Cyber Security Best Practices for Summer Travels
Holidays are high season for cyber criminals.
It is important to take time off and relax, but it is also important to be a little vigilant and not forget the good safety habits while on holiday, says Jan Terje Sæterbø. After all, it’s better to be a little cautious than risk having your holiday ruined by any unauthorized access to your data or emptying of your account, he says.
But we’ve got you covered! Here are Sæterbø’s 15 holiday cyber security tips for a safer summer –
- Update software and apps: One of the most important points, is perhaps also the easiest to implement – to update software and apps on your PC, tablet and mobile phone before you go on holiday. Update all software and applications to the latest versions, including operating systems and security updates, before you travel.
- Back up data: Before you travel, back up important data from your devices to a secure cloud storage service or an external hard drive.
- Secure devices: Ensure laptops, smartphones and tablets have strong passwords or PINs enabled to prevent unauthorized access. Make sure to never leave your PC, tablet, mobile phone or other valuables unattended.
- Enable device encryption: Encrypt sensitive data on devices to protect against data breaches in case of loss or theft. Use device encryption tools or encrypted containers.
- Turn on tracking: Enable tracking and erasing features on devices to locate or delete data in case of loss or theft. Activate the possibility of remote deletion of data on mobile phones and tablets. You can track where it is in case you lose it and if it is stolen, then you can delete all sensitive data.
- Turn off automatic connections: Turn off automatic Wi-Fi and Bluetooth connections on devices to prevent unauthorized access and potential data breaches.
- Use only secure networks: Open networks aren’t secured. In the worst case, they are fake and you run the risk of your data getting stolen. Avoid using public Wi-Fi networks, especially to access sensitive information. Instead, use a virtual private network (VPN) to establish secure connection
- Be careful with public computers: Avoid using public computers or shared devices to access personal accounts or enter sensitive information, as they may be compromised. If criminals follow along online, everything you do on the computer can be monitored, and both personal information and passwords end up astray. You are particularly vulnerable if you shop online or log into an account.

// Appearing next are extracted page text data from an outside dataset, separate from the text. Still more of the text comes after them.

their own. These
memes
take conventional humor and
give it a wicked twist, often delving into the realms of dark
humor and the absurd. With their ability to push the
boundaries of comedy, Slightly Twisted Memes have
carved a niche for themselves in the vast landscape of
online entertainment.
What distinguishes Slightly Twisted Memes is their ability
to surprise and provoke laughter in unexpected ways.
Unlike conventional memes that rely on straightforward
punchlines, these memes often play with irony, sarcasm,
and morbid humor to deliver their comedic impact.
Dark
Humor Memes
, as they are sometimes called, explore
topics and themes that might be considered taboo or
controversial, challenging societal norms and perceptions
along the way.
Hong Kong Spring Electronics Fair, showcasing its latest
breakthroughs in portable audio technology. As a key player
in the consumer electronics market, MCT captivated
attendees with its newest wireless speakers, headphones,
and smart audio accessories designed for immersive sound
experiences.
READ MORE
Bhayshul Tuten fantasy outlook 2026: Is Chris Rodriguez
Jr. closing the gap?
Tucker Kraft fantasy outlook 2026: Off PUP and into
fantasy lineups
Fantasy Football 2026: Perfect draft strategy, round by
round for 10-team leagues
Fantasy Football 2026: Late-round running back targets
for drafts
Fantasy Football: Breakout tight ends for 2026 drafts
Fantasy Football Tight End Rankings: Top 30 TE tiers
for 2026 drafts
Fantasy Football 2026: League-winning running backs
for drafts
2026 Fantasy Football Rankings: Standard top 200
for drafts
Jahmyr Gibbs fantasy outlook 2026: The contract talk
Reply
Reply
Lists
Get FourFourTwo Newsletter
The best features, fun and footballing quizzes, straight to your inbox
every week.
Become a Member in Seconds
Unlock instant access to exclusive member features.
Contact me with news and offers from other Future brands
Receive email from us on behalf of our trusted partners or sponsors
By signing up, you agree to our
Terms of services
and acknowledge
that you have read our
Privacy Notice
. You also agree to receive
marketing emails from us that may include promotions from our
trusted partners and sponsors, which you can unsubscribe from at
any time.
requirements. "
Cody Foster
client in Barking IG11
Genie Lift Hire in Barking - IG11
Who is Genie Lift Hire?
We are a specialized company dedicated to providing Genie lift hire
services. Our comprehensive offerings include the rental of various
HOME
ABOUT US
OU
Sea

- Avoid public charging stations: Public USB charging points, which you often find at airports or cafes, are also something Sæterbø warns against. The FBI also issued a warning earlier this year (FBI warns against using public chargers). Refrain from using public charging stations. They may have compromised USB connections that can install malware or steal data from devices. Bring a charging socket and use a normal socket instead, says Sæterbø
- Lock devices when not in use: Configure device locks with strong PINs, passwords or biometric authentication (fingerprint or face recognition) to prevent unauthorized access.
- Beware of phishing attempts: Be careful when clicking on links or opening email attachments, especially from unknown sources. Be wary of suspicious emails or messages asking for sensitive information.
- Be careful with social media sharing: Be a little aware of what you post in pictures and status updates on social media. Criminals are also lurking in social media to exploit such information and use it to their advantage. Avoid posting sensitive business information or travel plans on social media platforms to minimize the risk of unauthorized access or targeted attacks.
- Use secure payment methods: When making online purchases, use secure payment methods such as credit cards or digital wallets. Avoid entering sensitive information on unknown or unsecured websites. Before swiping or inserting your card into an ATM or payment terminal, check carefully if anything seems unusual or suspicious.
- Take care of sensitive data: Minimize the amount of personal and sensitive information you have with you while traveling. Be particularly careful with important documents, such as passports and ID papers.
- Check your account regularly: Monitor your bank and credit card statements for unauthorized transactions and report suspicious activity immediately.